Did you bet the farm on Amazon's cloud? Time to wean yourself off
Dual-provider strategies are the future
Comment Oracle is making hay over last weekend's mega six-hour Amazon Web Services (AWS) cloud outage. "You get what you pay for," tweeted Oracle's Phil Dunn, with the caveat that all views are his and don't necessarily reflect those of Oracle. But you get the point.
Yes, Amazon's been left with egg on its face and rivals will be exploiting the giant's stumble. There's oeuf, too, on the plate of some of the web's most hallowed – in Wall St and Silicon Valley circles at least – names.
Netflix, Tinder, Airbnb, and IMDb were all down or sputtering.
If anybody is venerated it's Netflix, arguably AWS's most high-profile customer – a reference customer, no less, served up on the AWS site as an example of just how far you can go if you stake absolutely everything on AWS.
Without AWS, it's doubtful Netflix would exist as we know it. Netflix would have had to continue investing in its own data center build program and the rocket scientist brains to build the elastic magic. If it had, perhaps Netflix would now be Amazon, selling its spare capacity and expertise to others. Instead, it outsourced it to Amazon.

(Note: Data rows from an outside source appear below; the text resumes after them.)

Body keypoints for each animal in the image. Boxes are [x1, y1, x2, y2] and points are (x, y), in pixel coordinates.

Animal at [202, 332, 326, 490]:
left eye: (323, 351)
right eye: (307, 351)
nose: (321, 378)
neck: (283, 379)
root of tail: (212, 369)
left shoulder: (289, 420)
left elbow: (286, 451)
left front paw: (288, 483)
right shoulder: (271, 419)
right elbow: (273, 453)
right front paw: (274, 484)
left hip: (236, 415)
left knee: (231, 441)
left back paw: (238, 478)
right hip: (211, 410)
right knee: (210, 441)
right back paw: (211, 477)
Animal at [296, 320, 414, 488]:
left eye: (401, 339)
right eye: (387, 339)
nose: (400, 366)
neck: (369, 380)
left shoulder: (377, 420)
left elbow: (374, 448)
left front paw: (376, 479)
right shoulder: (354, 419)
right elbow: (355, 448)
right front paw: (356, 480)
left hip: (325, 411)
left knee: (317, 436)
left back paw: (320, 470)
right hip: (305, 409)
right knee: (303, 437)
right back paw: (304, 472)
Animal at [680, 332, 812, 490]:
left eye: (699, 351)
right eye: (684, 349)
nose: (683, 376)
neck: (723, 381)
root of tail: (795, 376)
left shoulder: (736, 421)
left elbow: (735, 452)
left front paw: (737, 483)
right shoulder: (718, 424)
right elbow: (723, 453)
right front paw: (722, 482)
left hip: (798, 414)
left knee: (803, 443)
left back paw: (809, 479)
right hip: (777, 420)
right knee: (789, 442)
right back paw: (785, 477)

In another time, people would have cautioned strongly against relying on a single supplier for your critical IT needs. On the web, that's thrown out the window.

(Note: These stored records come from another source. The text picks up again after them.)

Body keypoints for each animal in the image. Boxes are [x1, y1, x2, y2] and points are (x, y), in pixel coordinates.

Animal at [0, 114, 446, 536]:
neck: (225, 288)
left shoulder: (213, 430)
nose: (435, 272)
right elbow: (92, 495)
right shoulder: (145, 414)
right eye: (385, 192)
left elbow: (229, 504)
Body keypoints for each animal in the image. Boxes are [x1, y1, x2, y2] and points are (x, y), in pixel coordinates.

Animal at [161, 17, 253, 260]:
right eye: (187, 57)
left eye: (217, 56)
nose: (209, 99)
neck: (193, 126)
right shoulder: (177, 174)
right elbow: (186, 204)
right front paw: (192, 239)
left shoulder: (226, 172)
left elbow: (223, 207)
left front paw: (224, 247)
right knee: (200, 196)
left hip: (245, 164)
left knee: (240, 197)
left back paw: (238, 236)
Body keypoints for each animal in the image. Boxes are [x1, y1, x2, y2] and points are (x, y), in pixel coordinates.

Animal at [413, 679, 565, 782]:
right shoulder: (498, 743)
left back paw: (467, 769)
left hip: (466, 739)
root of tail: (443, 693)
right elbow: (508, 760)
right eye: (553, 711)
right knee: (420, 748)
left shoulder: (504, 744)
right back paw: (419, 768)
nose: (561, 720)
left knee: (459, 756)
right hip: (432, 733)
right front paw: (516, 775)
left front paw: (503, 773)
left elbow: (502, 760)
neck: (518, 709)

But doesn't Netflix learn? It moved to AWS following a staggering outage at its own data center in 2008 and when faced with the prospect of huge growth in its business. Netflix decided it was best to place its faith in the pros. And yet Netflix still went down with AWS in a big way in April 2011. Now Netflix is reported to be closing its last own-operated data center in favor of AWS.

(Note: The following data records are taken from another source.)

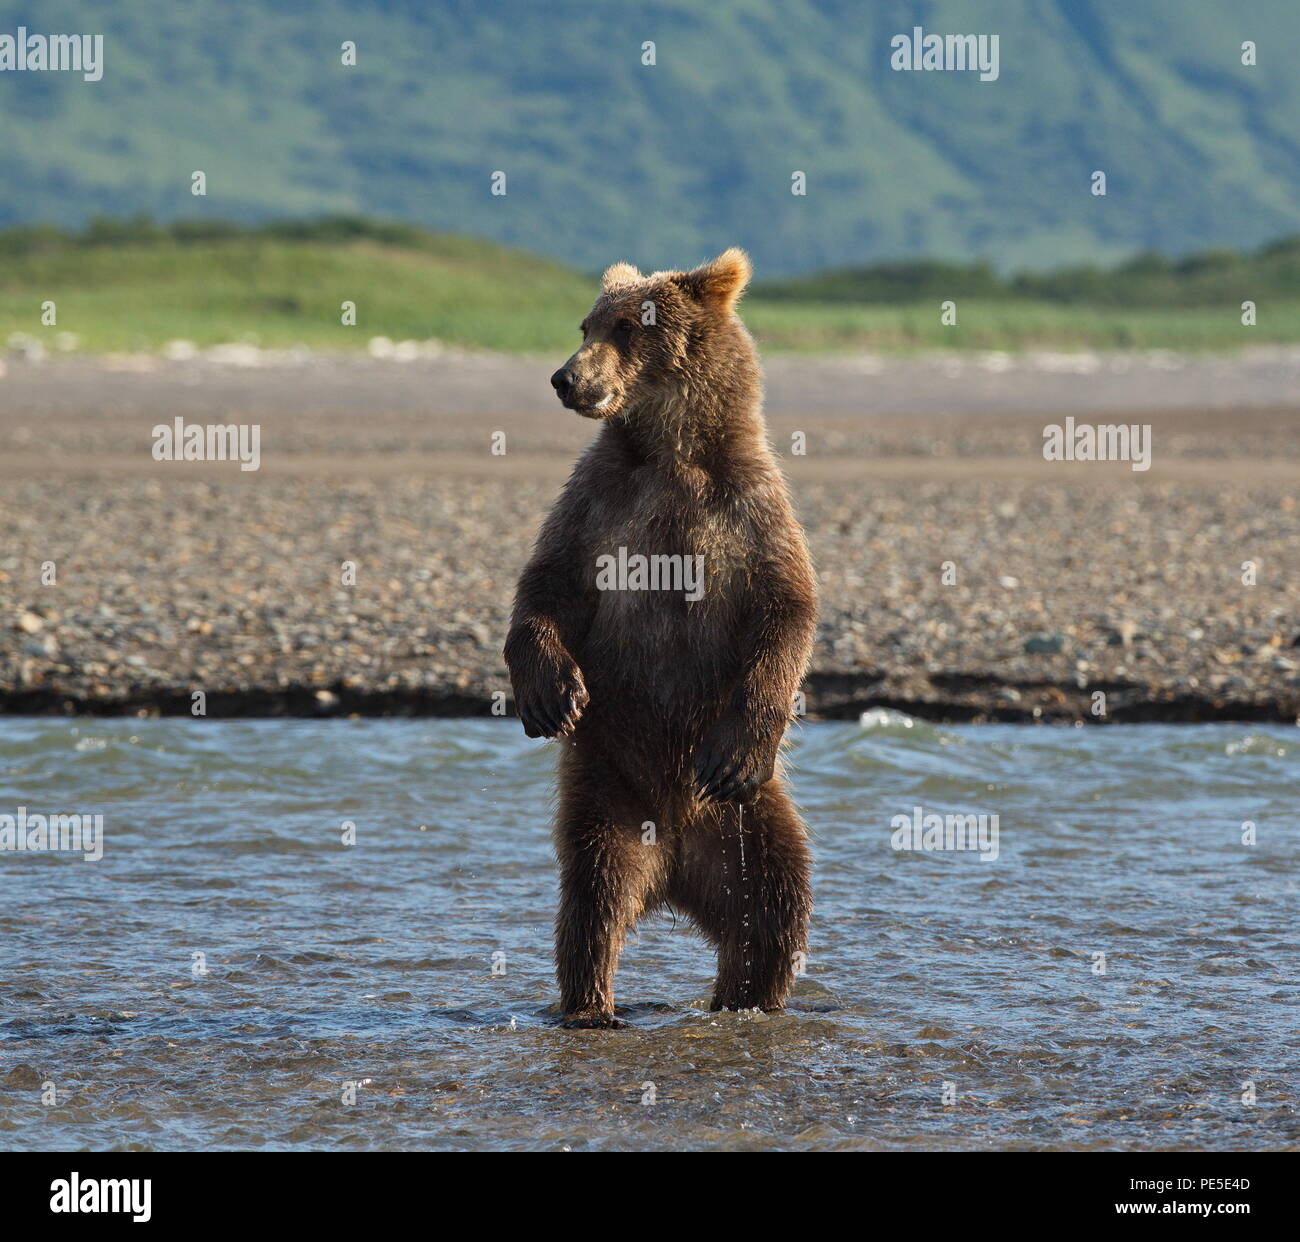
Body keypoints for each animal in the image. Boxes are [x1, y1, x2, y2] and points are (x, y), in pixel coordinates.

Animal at [504, 249, 816, 1030]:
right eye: (585, 324)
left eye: (627, 326)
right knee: (593, 904)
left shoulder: (748, 504)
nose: (565, 378)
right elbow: (548, 583)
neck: (674, 448)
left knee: (776, 907)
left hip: (749, 819)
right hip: (608, 789)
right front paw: (550, 693)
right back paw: (593, 1007)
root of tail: (673, 865)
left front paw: (740, 742)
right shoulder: (601, 499)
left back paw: (749, 1001)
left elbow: (788, 607)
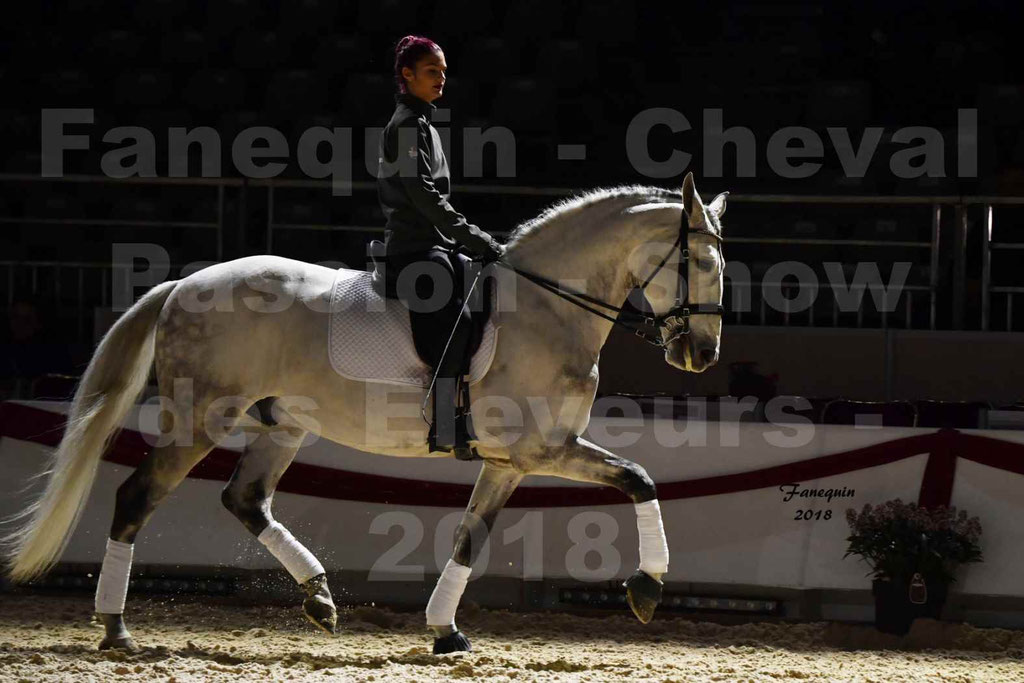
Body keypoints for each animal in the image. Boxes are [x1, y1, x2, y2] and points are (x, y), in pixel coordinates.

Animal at [2, 172, 727, 654]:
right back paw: (115, 628)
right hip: (199, 419)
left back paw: (319, 598)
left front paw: (445, 630)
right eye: (695, 260)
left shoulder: (509, 461)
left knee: (244, 499)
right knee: (136, 496)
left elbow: (470, 537)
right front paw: (646, 588)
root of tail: (184, 283)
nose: (702, 353)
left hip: (281, 425)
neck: (549, 307)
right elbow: (639, 478)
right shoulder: (544, 447)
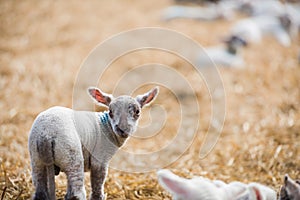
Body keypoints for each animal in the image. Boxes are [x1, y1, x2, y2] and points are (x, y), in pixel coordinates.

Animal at [28, 86, 159, 200]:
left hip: (36, 159)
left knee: (40, 191)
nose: (122, 129)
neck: (106, 127)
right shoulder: (100, 159)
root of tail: (46, 135)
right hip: (71, 155)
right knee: (76, 192)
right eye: (110, 112)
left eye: (137, 112)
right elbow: (97, 186)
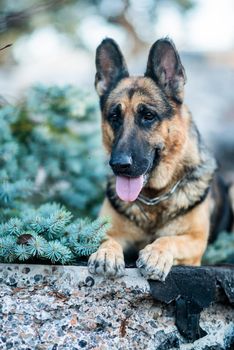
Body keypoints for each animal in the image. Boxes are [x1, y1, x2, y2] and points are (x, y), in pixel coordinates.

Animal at [87, 37, 232, 280]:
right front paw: (106, 253)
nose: (119, 165)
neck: (154, 198)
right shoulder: (108, 230)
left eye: (148, 116)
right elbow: (107, 239)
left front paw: (156, 253)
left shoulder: (195, 241)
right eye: (114, 116)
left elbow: (170, 239)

But hang on. Amazon isn't the only one who should hang its head in shame, here. Actually there's plenty of egg for other faces in this game – Microsoft with Azure and Office 365, Salesforce, Google – all down over the last few years for periods ranging from a few hours to entire days. To them it's nothing – a mere statistical rounding error in their pledge to maintain 99.999 per cent uptime. But to those on the sharp end, it's lost business.
Netflix garners incredulous headlines just because couch potatoes must do the unthinkable and change channels or go outside. But to the broader mass, to thousands of businesses, it means literally not being able to do business: no ERP to manage production or suppliers, no CRM to run sales or talk to customers, no email to talk to colleagues. Your only option is to twiddle your thumbs between hitting refresh on the status page. That statistical rounding error suddenly looks big when you're up close to it.
Customers have been handing this infrastructure over to providers of public clouds, having convinced themselves they are the companies who know best. Uptime and servers is what they do, so they can run this stuff better than you.
Which makes it more confounding when the experts manage to screw up planned maintenance.
Or, as in the case of AWS at the weekend, Amazon failed to read the growing evidence of the popularity of its DynamoDB NoSQL database service. Demand for Global Secondary Indexes put too much of a strain on the metadata servers, forcing systems to stall. Worse, Amazon hadn't anticipated this could be a problem, so its monitoring service wasn't set up properly to fully observe this as a failure.